Basel Committee's reforms helped cushion the impact of Covid-19 shock on banks

Press release  | 
06 July 2021
  • New report gives a preliminary assessment of the impact of implemented Basel reforms during the pandemic as part of a broader evaluation of their effectiveness.
  • Higher quality capital and liquidity levels required by the reforms helped banks absorb the significant impact of Covid-19 shock.
  • The banking system would have faced greater stress during this period had the reforms not been adopted and implemented.

Regulatory reforms implemented since the financial crisis significantly helped banks absorb the shock caused by the Covid-19 pandemic, the Basel Committee on Banking Supervision said on Tuesday in an interim report assessing the effectiveness of post-crisis reforms.

The report, Early lessons from the Covid-19 pandemic on the Basel reforms, indicates that the banking system would have faced greater stress during this period had the Basel III reforms not been adopted, and in the absence of extraordinary support measures taken by public authorities to mitigate the impact of the pandemic.

Covid-19 serves as a reminder of the importance of having a resilient banking system underpinned by global and prudent standards.

The Basel III standards implemented to date proved critical in ensuring banks remained resilient and supported the real economy through an unprecedented shock. This lesson should strengthen our resolve to finish the job and implement the remaining Basel III reforms.

Pablo Hernández de Cos, Chair of the Basel Committee and Governor of the Bank of Spain.

Overall, the report finds that the increased quality and higher levels of capital and liquidity in the global banking system since the adoption of the Basel III reforms helped banks absorb the significant impact of the Covid-19 shock, suggesting that the reforms have achieved their broad objective of strengthening the resilience of the banking system. It also notes that throughout the pandemic, banks continued to lend and provide other critical services.

The interim report is part of the Committee's broader work programme to evaluate its post-global financial crisis reforms.
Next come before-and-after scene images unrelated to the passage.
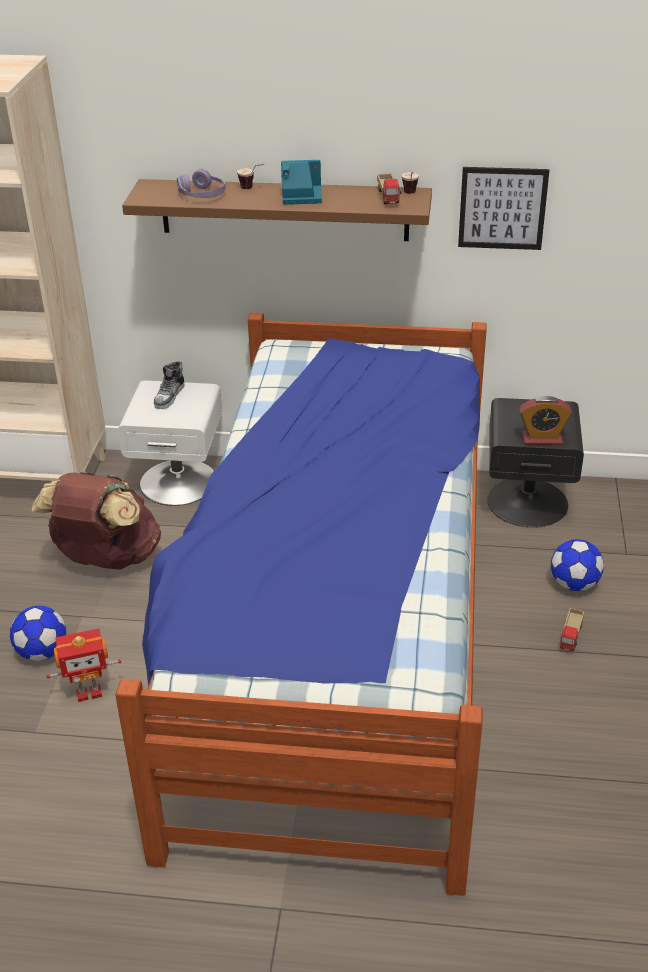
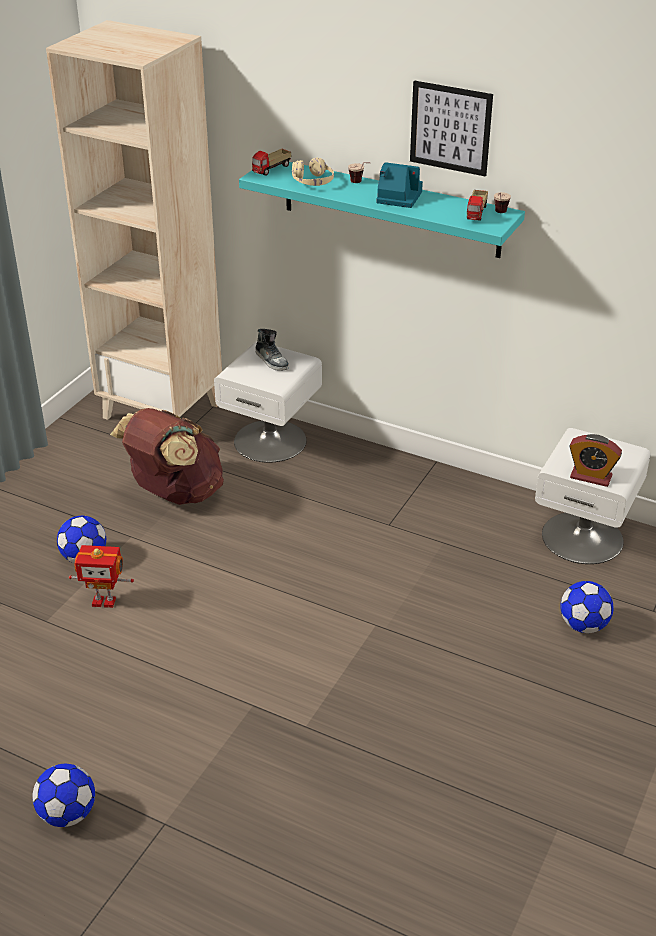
camera: 20 degrees right, 0 degrees up
bed [115,313,487,896] -> none
brown shelf [122,179,432,241] -> turquoise shelf [239,162,525,258]
shoe [154,361,185,409] -> shoe turned 75 degrees counterclockwise [255,329,289,371]
purple headphones [177,169,226,198] -> beige headphones [292,158,334,186]
picture [458,167,549,250] -> picture moved to [410,81,493,176]
black nightstand [487,398,584,528] -> white nightstand [535,428,651,564]
toy truck [560,608,584,651] -> toy truck moved to [252,149,292,176]
none -> football [32,764,95,827]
It highlights a number of areas that the Committee intends to continue to monitor.

The report's empirical analysis will be updated as additional data regarding the impact of the pandemic become available. Any updates will be included in a comprehensive evaluation report covering the Basel reforms implemented over the past decade, which the Committee plans to publish in 2022.

The findings will also be reflected in the Financial Stability Board's interim report on financial stability lessons learnt from the Covid-19 pandemic, which is to be submitted to G20 Finance Ministers and Central Bank Governors.